◆ **EXERCISE REQUIREMENTS**: Report every line in the items below that contains the word "ecosystems", and copy each such line in full.
━━━ ENTRIES SUPPLIED ━━━
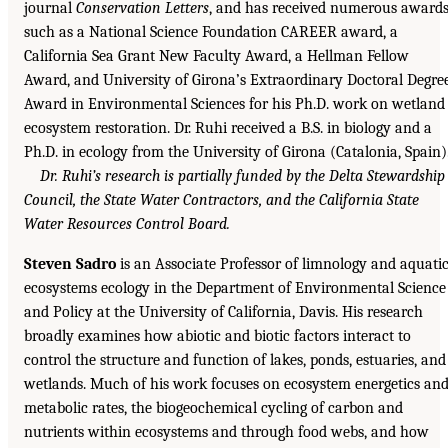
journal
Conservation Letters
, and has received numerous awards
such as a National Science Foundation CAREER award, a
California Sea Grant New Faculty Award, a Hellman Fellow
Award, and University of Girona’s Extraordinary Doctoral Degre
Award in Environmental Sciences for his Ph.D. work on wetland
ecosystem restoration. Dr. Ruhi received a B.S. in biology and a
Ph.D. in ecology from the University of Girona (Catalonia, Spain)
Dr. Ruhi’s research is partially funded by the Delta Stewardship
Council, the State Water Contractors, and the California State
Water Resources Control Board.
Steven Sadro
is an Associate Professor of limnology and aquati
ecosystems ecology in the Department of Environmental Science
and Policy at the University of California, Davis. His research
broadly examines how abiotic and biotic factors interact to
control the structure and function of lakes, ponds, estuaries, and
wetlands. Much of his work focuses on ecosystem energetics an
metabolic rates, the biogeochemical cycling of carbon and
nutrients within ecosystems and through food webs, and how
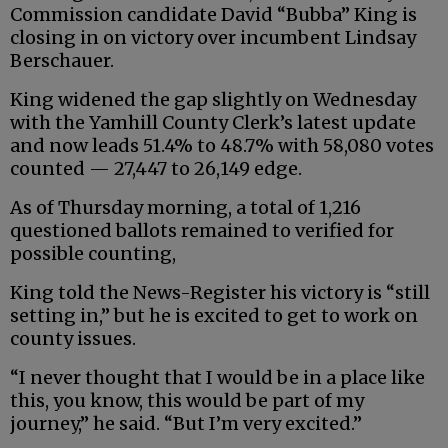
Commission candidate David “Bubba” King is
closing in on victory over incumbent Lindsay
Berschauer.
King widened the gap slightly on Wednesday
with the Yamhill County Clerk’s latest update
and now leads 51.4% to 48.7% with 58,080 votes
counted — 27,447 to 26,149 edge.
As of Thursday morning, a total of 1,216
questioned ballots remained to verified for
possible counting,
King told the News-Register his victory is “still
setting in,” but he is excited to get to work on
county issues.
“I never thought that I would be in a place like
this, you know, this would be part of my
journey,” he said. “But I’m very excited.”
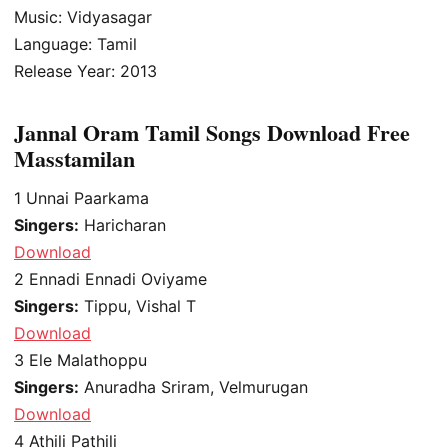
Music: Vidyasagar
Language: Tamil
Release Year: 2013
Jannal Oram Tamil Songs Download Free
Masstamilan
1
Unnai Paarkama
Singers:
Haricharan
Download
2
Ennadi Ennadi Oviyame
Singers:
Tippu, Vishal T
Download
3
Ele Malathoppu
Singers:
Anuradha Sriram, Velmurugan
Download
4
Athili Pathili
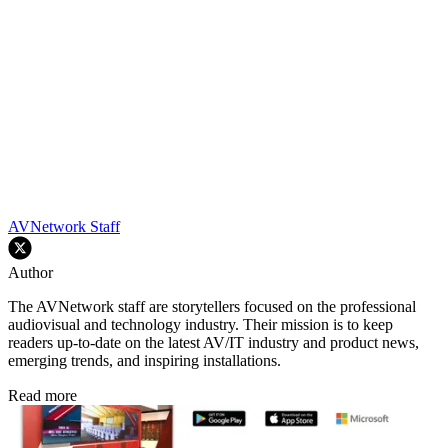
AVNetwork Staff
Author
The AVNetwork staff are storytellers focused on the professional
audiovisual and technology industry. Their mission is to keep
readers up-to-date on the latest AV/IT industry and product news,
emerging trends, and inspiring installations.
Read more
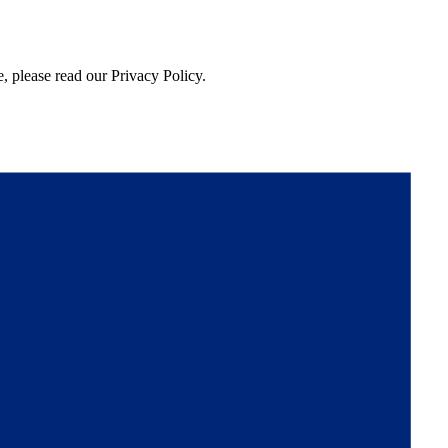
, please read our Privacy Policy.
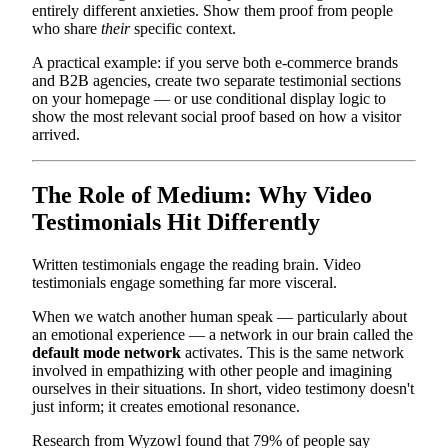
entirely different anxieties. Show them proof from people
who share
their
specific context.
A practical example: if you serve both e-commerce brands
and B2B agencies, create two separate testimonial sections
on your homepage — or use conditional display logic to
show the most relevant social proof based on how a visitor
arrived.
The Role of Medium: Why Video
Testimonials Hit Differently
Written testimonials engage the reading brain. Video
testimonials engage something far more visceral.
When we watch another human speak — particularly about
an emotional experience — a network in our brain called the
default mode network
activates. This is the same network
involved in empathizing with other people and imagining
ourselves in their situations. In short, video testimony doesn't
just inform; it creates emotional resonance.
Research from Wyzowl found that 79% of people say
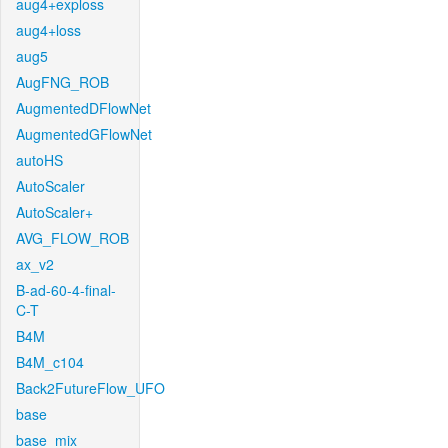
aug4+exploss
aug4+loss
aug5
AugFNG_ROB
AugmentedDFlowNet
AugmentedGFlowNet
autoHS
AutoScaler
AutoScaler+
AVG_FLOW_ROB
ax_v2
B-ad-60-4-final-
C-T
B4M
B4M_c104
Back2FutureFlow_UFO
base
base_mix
━━━
◆ **ANSWER SECTION**:
ecosystems ecology in the Department of Environmental Science
nutrients within ecosystems and through food webs, and how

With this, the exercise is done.